Problem to work on —
State how many lines in the entries below include the string "parte", and give nothing beyond that number.

START Records provided

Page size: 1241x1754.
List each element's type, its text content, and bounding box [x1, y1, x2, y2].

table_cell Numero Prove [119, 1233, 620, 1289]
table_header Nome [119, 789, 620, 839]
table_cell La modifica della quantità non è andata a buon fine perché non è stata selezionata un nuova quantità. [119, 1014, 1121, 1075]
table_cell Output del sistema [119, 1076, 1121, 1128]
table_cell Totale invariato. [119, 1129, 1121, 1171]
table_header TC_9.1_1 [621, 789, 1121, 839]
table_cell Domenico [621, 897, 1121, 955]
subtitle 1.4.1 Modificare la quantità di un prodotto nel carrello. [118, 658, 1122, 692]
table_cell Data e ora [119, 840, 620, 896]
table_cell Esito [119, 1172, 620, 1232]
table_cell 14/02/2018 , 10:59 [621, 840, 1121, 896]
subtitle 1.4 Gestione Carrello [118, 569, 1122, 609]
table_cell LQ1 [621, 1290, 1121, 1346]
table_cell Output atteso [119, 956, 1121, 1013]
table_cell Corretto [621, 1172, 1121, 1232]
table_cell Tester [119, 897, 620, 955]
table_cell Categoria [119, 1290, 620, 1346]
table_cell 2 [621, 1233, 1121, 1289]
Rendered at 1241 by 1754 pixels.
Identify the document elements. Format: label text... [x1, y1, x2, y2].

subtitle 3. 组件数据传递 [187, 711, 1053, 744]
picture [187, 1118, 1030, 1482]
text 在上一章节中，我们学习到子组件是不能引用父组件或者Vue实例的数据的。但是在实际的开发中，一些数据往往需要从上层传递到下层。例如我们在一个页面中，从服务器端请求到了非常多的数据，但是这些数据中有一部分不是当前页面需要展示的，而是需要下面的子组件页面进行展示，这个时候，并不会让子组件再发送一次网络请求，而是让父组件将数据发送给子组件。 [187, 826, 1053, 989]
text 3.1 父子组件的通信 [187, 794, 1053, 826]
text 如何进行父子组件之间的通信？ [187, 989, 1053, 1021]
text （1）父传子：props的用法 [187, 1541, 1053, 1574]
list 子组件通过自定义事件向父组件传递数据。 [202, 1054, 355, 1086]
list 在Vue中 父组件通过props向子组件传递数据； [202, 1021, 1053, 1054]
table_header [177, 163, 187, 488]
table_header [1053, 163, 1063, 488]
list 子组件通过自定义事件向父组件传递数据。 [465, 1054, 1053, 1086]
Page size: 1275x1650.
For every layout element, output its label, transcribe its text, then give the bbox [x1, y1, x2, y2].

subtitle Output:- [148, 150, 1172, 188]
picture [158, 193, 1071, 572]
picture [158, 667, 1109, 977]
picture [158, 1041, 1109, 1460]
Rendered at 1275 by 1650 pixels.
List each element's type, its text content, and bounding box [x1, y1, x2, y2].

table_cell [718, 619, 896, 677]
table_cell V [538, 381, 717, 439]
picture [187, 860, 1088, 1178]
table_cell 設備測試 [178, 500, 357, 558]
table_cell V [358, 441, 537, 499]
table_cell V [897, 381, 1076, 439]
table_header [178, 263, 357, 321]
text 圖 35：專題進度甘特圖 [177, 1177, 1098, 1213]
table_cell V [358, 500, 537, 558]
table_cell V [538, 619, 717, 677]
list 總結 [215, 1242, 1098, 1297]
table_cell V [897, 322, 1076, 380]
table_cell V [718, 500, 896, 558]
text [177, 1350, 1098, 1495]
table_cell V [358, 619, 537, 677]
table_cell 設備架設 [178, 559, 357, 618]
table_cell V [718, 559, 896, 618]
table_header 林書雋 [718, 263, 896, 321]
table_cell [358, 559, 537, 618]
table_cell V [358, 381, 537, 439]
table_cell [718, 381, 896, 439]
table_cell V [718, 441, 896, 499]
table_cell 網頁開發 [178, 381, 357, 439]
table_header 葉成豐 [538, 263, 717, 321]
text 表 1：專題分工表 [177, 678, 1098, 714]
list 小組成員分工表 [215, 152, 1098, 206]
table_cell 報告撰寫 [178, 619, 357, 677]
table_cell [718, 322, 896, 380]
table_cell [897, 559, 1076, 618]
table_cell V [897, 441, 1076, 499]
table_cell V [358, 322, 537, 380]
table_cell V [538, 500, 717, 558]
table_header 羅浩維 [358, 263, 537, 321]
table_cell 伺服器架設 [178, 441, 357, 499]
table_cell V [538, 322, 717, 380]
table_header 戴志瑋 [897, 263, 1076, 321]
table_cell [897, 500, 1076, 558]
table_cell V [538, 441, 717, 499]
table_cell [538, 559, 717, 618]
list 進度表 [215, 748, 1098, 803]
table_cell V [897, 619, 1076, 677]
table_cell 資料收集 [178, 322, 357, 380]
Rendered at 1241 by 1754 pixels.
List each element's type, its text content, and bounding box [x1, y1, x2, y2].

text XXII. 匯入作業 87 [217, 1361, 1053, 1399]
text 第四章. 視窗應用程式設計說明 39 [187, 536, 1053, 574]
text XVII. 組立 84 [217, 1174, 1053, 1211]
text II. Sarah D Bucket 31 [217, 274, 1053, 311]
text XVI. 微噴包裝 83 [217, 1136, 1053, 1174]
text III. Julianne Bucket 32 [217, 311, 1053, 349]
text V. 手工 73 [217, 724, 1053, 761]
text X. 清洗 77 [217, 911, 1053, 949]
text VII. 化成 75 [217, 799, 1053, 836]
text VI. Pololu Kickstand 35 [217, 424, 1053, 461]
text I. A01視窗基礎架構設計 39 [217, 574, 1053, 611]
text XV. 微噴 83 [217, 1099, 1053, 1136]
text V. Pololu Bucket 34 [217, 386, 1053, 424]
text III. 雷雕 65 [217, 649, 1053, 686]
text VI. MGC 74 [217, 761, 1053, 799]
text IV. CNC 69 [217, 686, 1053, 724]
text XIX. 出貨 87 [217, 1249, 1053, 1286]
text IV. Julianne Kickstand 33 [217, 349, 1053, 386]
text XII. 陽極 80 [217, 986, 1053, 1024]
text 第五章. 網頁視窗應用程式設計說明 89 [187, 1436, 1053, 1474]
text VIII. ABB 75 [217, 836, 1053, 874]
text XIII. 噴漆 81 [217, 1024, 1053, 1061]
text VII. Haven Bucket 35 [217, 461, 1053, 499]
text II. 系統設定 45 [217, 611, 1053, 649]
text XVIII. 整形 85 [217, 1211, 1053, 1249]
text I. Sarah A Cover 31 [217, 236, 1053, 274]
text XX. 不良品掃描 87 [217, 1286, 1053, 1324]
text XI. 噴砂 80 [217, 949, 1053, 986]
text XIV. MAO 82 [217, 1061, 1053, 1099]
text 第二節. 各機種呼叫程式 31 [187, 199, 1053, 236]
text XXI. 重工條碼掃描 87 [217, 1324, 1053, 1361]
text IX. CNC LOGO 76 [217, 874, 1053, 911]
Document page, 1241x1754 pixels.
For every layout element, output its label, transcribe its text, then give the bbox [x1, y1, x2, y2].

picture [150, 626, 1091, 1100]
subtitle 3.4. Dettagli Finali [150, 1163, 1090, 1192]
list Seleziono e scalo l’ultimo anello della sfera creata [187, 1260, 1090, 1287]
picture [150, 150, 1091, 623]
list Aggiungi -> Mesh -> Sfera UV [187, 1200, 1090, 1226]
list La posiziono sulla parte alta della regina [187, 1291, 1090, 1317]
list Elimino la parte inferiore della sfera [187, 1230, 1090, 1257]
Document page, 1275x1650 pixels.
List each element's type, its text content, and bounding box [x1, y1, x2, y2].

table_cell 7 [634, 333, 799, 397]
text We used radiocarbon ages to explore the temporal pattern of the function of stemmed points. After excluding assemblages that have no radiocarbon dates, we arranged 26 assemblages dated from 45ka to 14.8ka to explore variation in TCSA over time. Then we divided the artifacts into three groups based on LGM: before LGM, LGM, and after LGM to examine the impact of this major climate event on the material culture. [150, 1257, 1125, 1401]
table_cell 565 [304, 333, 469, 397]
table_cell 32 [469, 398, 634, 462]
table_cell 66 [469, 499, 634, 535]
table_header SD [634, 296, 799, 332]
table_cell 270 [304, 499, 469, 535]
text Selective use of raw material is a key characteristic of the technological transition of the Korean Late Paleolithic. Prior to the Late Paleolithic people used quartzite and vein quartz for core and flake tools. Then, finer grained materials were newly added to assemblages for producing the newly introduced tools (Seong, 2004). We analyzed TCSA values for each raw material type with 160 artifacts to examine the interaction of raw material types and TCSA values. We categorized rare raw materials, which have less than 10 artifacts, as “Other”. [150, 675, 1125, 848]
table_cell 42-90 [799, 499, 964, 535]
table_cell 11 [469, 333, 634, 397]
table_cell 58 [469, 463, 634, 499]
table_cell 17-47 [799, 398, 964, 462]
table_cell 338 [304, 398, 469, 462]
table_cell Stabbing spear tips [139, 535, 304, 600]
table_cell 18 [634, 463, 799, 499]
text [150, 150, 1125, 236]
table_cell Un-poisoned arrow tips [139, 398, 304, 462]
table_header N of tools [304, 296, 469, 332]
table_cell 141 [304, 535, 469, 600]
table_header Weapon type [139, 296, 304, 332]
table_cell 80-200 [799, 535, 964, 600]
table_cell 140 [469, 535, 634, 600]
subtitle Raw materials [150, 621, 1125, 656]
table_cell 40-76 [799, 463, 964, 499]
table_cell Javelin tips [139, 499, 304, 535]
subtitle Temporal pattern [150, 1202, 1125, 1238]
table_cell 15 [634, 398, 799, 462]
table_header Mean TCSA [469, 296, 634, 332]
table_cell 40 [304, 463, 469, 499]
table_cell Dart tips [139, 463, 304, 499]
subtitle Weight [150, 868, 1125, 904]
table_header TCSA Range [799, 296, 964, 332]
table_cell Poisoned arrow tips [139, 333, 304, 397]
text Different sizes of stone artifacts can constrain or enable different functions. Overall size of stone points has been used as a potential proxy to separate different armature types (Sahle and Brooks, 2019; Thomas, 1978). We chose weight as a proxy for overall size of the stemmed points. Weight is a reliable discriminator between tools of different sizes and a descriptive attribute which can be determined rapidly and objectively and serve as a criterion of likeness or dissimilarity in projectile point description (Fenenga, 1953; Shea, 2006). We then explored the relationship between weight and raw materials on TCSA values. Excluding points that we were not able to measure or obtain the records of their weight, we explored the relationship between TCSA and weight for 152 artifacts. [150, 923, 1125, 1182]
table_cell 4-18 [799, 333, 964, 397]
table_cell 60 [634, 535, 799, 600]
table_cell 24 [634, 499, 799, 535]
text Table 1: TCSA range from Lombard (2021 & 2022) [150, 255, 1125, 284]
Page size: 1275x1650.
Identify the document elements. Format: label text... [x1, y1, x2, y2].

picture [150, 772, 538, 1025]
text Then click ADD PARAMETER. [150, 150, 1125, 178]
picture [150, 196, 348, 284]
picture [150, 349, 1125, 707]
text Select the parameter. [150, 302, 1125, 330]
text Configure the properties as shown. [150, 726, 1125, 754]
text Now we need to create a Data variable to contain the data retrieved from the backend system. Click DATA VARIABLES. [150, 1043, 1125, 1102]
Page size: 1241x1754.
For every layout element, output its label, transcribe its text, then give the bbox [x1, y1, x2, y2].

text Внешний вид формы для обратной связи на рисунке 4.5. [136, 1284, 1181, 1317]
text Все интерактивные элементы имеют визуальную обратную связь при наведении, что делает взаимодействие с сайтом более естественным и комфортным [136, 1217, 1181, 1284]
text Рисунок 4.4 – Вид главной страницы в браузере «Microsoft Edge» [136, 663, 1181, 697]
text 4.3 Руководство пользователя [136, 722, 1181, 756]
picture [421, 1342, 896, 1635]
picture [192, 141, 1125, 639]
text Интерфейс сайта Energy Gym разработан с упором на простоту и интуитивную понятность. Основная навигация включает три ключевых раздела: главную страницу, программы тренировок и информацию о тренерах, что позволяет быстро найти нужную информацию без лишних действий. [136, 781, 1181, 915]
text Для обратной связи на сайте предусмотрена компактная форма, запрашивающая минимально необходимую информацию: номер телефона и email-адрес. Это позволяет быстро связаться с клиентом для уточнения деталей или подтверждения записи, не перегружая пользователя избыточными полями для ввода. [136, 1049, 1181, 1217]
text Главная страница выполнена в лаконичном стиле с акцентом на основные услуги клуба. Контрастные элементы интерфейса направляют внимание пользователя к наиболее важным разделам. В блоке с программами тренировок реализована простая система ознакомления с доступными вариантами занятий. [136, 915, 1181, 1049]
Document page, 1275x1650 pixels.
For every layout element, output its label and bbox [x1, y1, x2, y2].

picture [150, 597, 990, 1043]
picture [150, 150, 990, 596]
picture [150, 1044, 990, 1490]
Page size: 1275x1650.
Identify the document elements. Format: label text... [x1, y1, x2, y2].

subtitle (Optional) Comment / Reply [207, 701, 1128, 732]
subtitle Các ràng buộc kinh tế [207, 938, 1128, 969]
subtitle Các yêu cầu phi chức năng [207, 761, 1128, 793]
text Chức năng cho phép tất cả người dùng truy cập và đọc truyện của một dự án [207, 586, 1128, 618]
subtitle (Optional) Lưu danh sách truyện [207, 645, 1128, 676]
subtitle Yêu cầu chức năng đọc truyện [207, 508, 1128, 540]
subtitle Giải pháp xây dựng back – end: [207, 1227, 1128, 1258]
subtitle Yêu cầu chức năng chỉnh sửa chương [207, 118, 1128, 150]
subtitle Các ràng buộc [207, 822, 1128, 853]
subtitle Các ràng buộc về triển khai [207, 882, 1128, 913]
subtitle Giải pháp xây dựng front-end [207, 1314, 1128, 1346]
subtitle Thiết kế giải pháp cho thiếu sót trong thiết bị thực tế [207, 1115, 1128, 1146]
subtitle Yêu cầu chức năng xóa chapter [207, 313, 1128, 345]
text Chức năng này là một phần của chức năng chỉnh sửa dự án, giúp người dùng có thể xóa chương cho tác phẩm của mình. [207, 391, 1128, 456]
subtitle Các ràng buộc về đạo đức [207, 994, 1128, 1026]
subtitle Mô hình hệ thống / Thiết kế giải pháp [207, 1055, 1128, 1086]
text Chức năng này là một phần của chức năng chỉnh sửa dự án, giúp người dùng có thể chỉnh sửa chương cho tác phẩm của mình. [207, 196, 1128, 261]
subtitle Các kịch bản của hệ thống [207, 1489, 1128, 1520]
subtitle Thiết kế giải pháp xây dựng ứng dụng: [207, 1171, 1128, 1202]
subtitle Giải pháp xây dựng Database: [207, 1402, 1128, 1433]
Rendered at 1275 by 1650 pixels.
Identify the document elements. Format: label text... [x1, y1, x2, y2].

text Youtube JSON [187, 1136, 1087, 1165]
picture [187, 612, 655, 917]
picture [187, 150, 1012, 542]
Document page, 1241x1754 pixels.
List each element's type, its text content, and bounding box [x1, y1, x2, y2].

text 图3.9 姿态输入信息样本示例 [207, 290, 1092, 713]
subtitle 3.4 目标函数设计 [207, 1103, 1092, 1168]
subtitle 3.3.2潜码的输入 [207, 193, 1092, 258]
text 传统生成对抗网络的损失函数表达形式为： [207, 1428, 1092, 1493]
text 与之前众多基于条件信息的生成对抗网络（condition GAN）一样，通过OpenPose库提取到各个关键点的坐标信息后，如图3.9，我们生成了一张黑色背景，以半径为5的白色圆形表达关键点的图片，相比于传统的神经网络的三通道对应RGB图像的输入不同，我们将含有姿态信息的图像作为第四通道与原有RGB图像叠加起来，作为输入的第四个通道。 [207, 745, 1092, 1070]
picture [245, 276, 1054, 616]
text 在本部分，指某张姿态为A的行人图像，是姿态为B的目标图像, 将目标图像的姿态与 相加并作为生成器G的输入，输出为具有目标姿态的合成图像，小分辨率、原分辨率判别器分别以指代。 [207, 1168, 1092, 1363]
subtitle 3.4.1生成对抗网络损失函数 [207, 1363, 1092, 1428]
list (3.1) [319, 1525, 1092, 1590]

END Records provided

Result of the exercise —
2